→ Problem details: Retype word for word the lines of the material that begin with the line containing "或者不回你消息，对吧，那就是" and continue through the line containing "请你们来了，她说没干嘛，请问", including both of those lines. Reproduce only those lines.
-- Excerpted data follows --
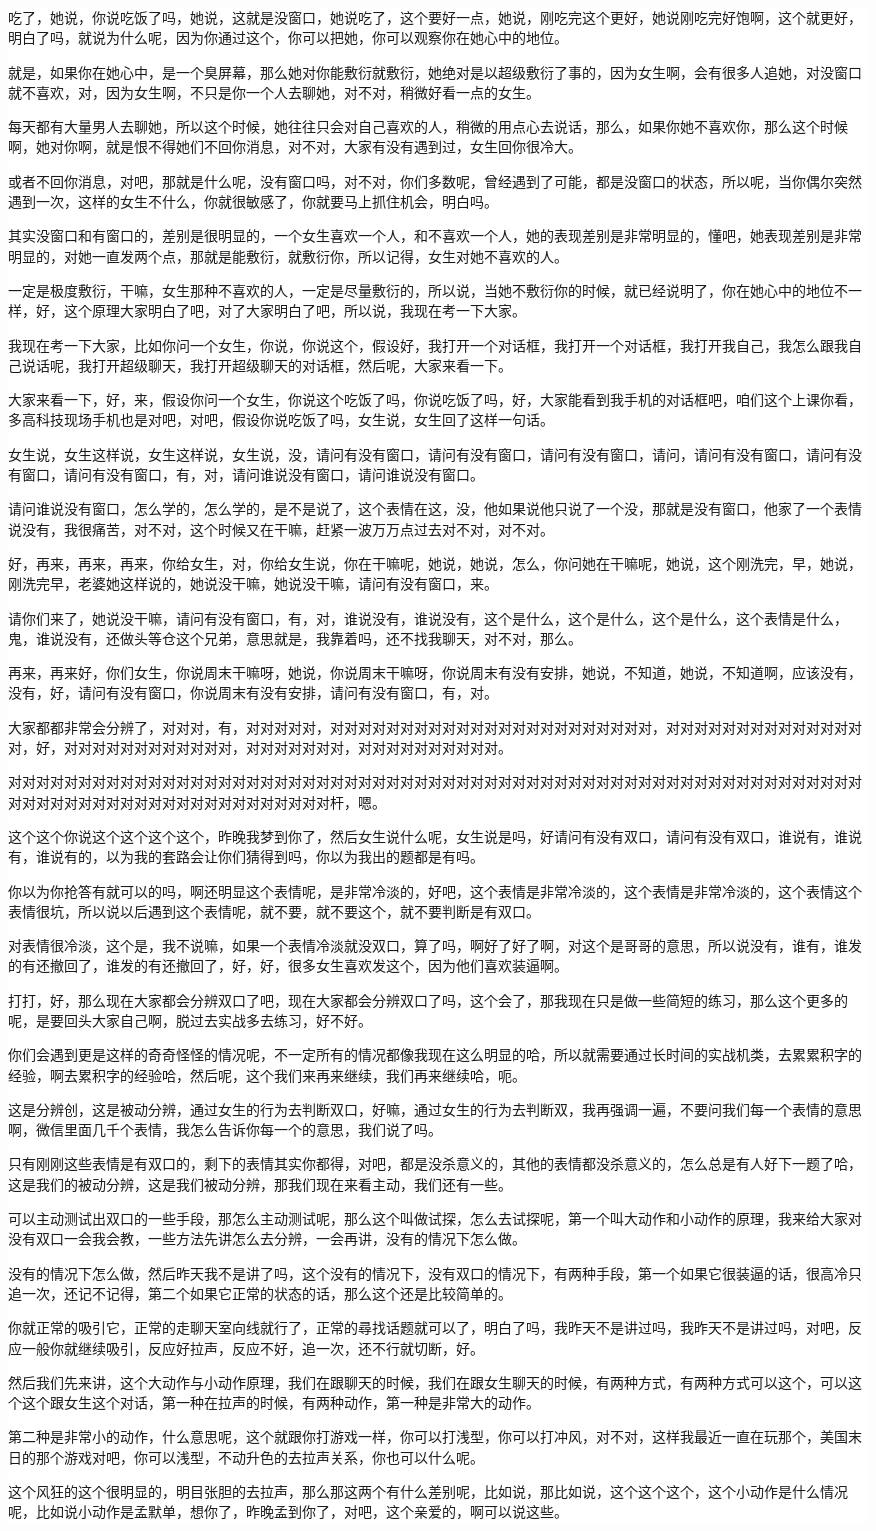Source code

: 吃了，她说，你说吃饭了吗，她说，这就是没窗口，她说吃了，这个要好一点，她说，刚吃完这个更好，她说刚吃完好饱啊，这个就更好，明白了吗，就说为什么呢，因为你通过这个，你可以把她，你可以观察你在她心中的地位。

就是，如果你在她心中，是一个臭屏幕，那么她对你能敷衍就敷衍，她绝对是以超级敷衍了事的，因为女生啊，会有很多人追她，对没窗口就不喜欢，对，因为女生啊，不只是你一个人去聊她，对不对，稍微好看一点的女生。

每天都有大量男人去聊她，所以这个时候，她往往只会对自己喜欢的人，稍微的用点心去说话，那么，如果你她不喜欢你，那么这个时候啊，她对你啊，就是恨不得她们不回你消息，对不对，大家有没有遇到过，女生回你很冷大。

或者不回你消息，对吧，那就是什么呢，没有窗口吗，对不对，你们多数呢，曾经遇到了可能，都是没窗口的状态，所以呢，当你偶尔突然遇到一次，这样的女生不什么，你就很敏感了，你就要马上抓住机会，明白吗。

其实没窗口和有窗口的，差别是很明显的，一个女生喜欢一个人，和不喜欢一个人，她的表现差别是非常明显的，懂吧，她表现差别是非常明显的，对她一直发两个点，那就是能敷衍，就敷衍你，所以记得，女生对她不喜欢的人。

一定是极度敷衍，干嘛，女生那种不喜欢的人，一定是尽量敷衍的，所以说，当她不敷衍你的时候，就已经说明了，你在她心中的地位不一样，好，这个原理大家明白了吧，对了大家明白了吧，所以说，我现在考一下大家。

我现在考一下大家，比如你问一个女生，你说，你说这个，假设好，我打开一个对话框，我打开一个对话框，我打开我自己，我怎么跟我自己说话呢，我打开超级聊天，我打开超级聊天的对话框，然后呢，大家来看一下。

大家来看一下，好，来，假设你问一个女生，你说这个吃饭了吗，你说吃饭了吗，好，大家能看到我手机的对话框吧，咱们这个上课你看，多高科技现场手机也是对吧，对吧，假设你说吃饭了吗，女生说，女生回了这样一句话。

女生说，女生这样说，女生这样说，女生说，没，请问有没有窗口，请问有没有窗口，请问有没有窗口，请问，请问有没有窗口，请问有没有窗口，请问有没有窗口，有，对，请问谁说没有窗口，请问谁说没有窗口。

请问谁说没有窗口，怎么学的，怎么学的，是不是说了，这个表情在这，没，他如果说他只说了一个没，那就是没有窗口，他家了一个表情说没有，我很痛苦，对不对，这个时候又在干嘛，赶紧一波万万点过去对不对，对不对。

好，再来，再来，再来，你给女生，对，你给女生说，你在干嘛呢，她说，她说，怎么，你问她在干嘛呢，她说，这个刚洗完，早，她说，刚洗完早，老婆她这样说的，她说没干嘛，她说没干嘛，请问有没有窗口，来。

请你们来了，她说没干嘛，请问有没有窗口，有，对，谁说没有，谁说没有，这个是什么，这个是什么，这个是什么，这个表情是什么，鬼，谁说没有，还做头等仓这个兄弟，意思就是，我靠着吗，还不找我聊天，对不对，那么。

再来，再来好，你们女生，你说周末干嘛呀，她说，你说周末干嘛呀，你说周末有没有安排，她说，不知道，她说，不知道啊，应该没有，没有，好，请问有没有窗口，你说周末有没有安排，请问有没有窗口，有，对。

大家都都非常会分辨了，对对对，有，对对对对对，对对对对对对对对对对对对对对对对对对对对对对对，对对对对对对对对对对对对对对对，好，对对对对对对对对对对对对，对对对对对对对，对对对对对对对对对对。

对对对对对对对对对对对对对对对对对对对对对对对对对对对对对对对对对对对对对对对对对对对对对对对对对对对对对对对对对对对对对对对对对对对对对对对对对对对对对对对对对对对对杆，嗯。

这个这个你说这个这个这个这个，昨晚我梦到你了，然后女生说什么呢，女生说是吗，好请问有没有双口，请问有没有双口，谁说有，谁说有，谁说有的，以为我的套路会让你们猜得到吗，你以为我出的题都是有吗。

你以为你抢答有就可以的吗，啊还明显这个表情呢，是非常冷淡的，好吧，这个表情是非常冷淡的，这个表情是非常冷淡的，这个表情这个表情很坑，所以说以后遇到这个表情呢，就不要，就不要这个，就不要判断是有双口。

对表情很冷淡，这个是，我不说嘛，如果一个表情冷淡就没双口，算了吗，啊好了好了啊，对这个是哥哥的意思，所以说没有，谁有，谁发的有还撤回了，谁发的有还撤回了，好，好，很多女生喜欢发这个，因为他们喜欢装逼啊。

打打，好，那么现在大家都会分辨双口了吧，现在大家都会分辨双口了吗，这个会了，那我现在只是做一些简短的练习，那么这个更多的呢，是要回头大家自己啊，脱过去实战多去练习，好不好。

你们会遇到更是这样的奇奇怪怪的情况呢，不一定所有的情况都像我现在这么明显的哈，所以就需要通过长时间的实战机类，去累累积字的经验，啊去累积字的经验哈，然后呢，这个我们来再来继续，我们再来继续哈，呃。

这是分辨创，这是被动分辨，通过女生的行为去判断双口，好嘛，通过女生的行为去判断双，我再强调一遍，不要问我们每一个表情的意思啊，微信里面几千个表情，我怎么告诉你每一个的意思，我们说了吗。

只有刚刚这些表情是有双口的，剩下的表情其实你都得，对吧，都是没杀意义的，其他的表情都没杀意义的，怎么总是有人好下一题了哈，这是我们的被动分辨，这是我们被动分辨，那我们现在来看主动，我们还有一些。

可以主动测试出双口的一些手段，那怎么主动测试呢，那么这个叫做试探，怎么去试探呢，第一个叫大动作和小动作的原理，我来给大家对没有双口一会我会教，一些方法先讲怎么去分辨，一会再讲，没有的情况下怎么做。

没有的情况下怎么做，然后昨天我不是讲了吗，这个没有的情况下，没有双口的情况下，有两种手段，第一个如果它很装逼的话，很高冷只追一次，还记不记得，第二个如果它正常的状态的话，那么这个还是比较简单的。

你就正常的吸引它，正常的走聊天室向线就行了，正常的尋找话题就可以了，明白了吗，我昨天不是讲过吗，我昨天不是讲过吗，对吧，反应一般你就继续吸引，反应好拉声，反应不好，追一次，还不行就切断，好。

然后我们先来讲，这个大动作与小动作原理，我们在跟聊天的时候，我们在跟女生聊天的时候，有两种方式，有两种方式可以这个，可以这个这个跟女生这个对话，第一种在拉声的时候，有两种动作，第一种是非常大的动作。

第二种是非常小的动作，什么意思呢，这个就跟你打游戏一样，你可以打浅型，你可以打冲风，对不对，这样我最近一直在玩那个，美国末日的那个游戏对吧，你可以浅型，不动升色的去拉声关系，你也可以什么呢。

这个风狂的这个很明显的，明目张胆的去拉声，那么那这两个有什么差别呢，比如说，那比如说，这个这个这个，这个小动作是什么情况呢，比如说小动作是孟默单，想你了，昨晚孟到你了，对吧，这个亲爱的，啊可以说这些。
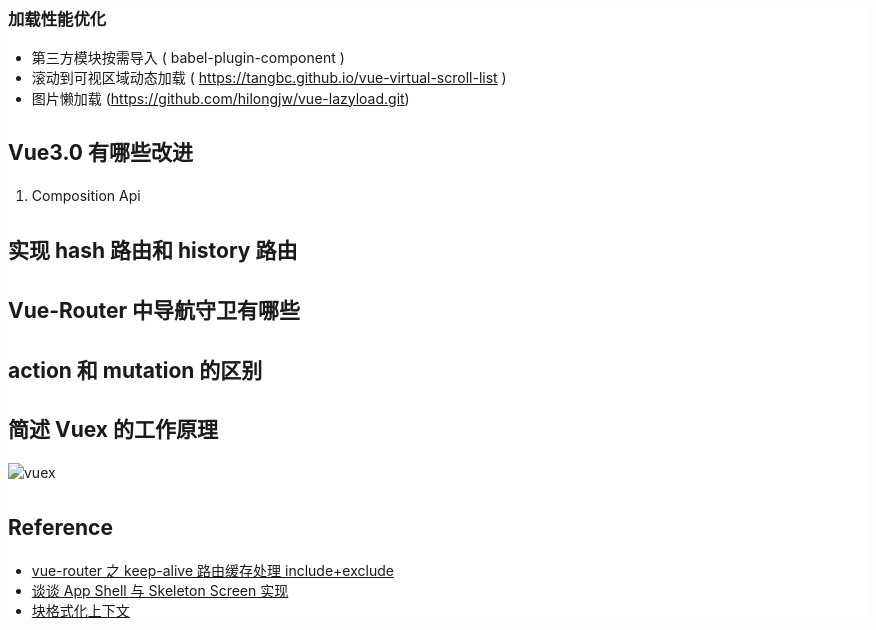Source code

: ### 加载性能优化

- 第三方模块按需导入 ( babel-plugin-component )
- 滚动到可视区域动态加载 ( https://tangbc.github.io/vue-virtual-scroll-list )
- 图片懒加载 (https://github.com/hilongjw/vue-lazyload.git)

## Vue3.0 有哪些改进

1. Composition Api

## 实现 hash 路由和 history 路由

## Vue-Router 中导航守卫有哪些

## action 和 mutation 的区别

## 简述 Vuex 的工作原理

![vuex](https://vuex.vuejs.org/vuex.png)

## Reference

- [vue-router 之 keep-alive 路由缓存处理 include+exclude](https://www.cnblogs.com/fightjianxian/p/12070982.html)
- [谈谈 App Shell 与 Skeleton Screen 实现](https://zhuanlan.zhihu.com/p/41605338)
- [块格式化上下文](https://developer.mozilla.org/zh-CN/docs/Web/Guide/CSS/Block_formatting_context)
-- Excerpted data concluded --
→ Exercise result:
或者不回你消息，对吧，那就是什么呢，没有窗口吗，对不对，你们多数呢，曾经遇到了可能，都是没窗口的状态，所以呢，当你偶尔突然遇到一次，这样的女生不什么，你就很敏感了，你就要马上抓住机会，明白吗。

其实没窗口和有窗口的，差别是很明显的，一个女生喜欢一个人，和不喜欢一个人，她的表现差别是非常明显的，懂吧，她表现差别是非常明显的，对她一直发两个点，那就是能敷衍，就敷衍你，所以记得，女生对她不喜欢的人。

一定是极度敷衍，干嘛，女生那种不喜欢的人，一定是尽量敷衍的，所以说，当她不敷衍你的时候，就已经说明了，你在她心中的地位不一样，好，这个原理大家明白了吧，对了大家明白了吧，所以说，我现在考一下大家。

我现在考一下大家，比如你问一个女生，你说，你说这个，假设好，我打开一个对话框，我打开一个对话框，我打开我自己，我怎么跟我自己说话呢，我打开超级聊天，我打开超级聊天的对话框，然后呢，大家来看一下。

大家来看一下，好，来，假设你问一个女生，你说这个吃饭了吗，你说吃饭了吗，好，大家能看到我手机的对话框吧，咱们这个上课你看，多高科技现场手机也是对吧，对吧，假设你说吃饭了吗，女生说，女生回了这样一句话。

女生说，女生这样说，女生这样说，女生说，没，请问有没有窗口，请问有没有窗口，请问有没有窗口，请问，请问有没有窗口，请问有没有窗口，请问有没有窗口，有，对，请问谁说没有窗口，请问谁说没有窗口。

请问谁说没有窗口，怎么学的，怎么学的，是不是说了，这个表情在这，没，他如果说他只说了一个没，那就是没有窗口，他家了一个表情说没有，我很痛苦，对不对，这个时候又在干嘛，赶紧一波万万点过去对不对，对不对。

好，再来，再来，再来，你给女生，对，你给女生说，你在干嘛呢，她说，她说，怎么，你问她在干嘛呢，她说，这个刚洗完，早，她说，刚洗完早，老婆她这样说的，她说没干嘛，她说没干嘛，请问有没有窗口，来。

请你们来了，她说没干嘛，请问有没有窗口，有，对，谁说没有，谁说没有，这个是什么，这个是什么，这个是什么，这个表情是什么，鬼，谁说没有，还做头等仓这个兄弟，意思就是，我靠着吗，还不找我聊天，对不对，那么。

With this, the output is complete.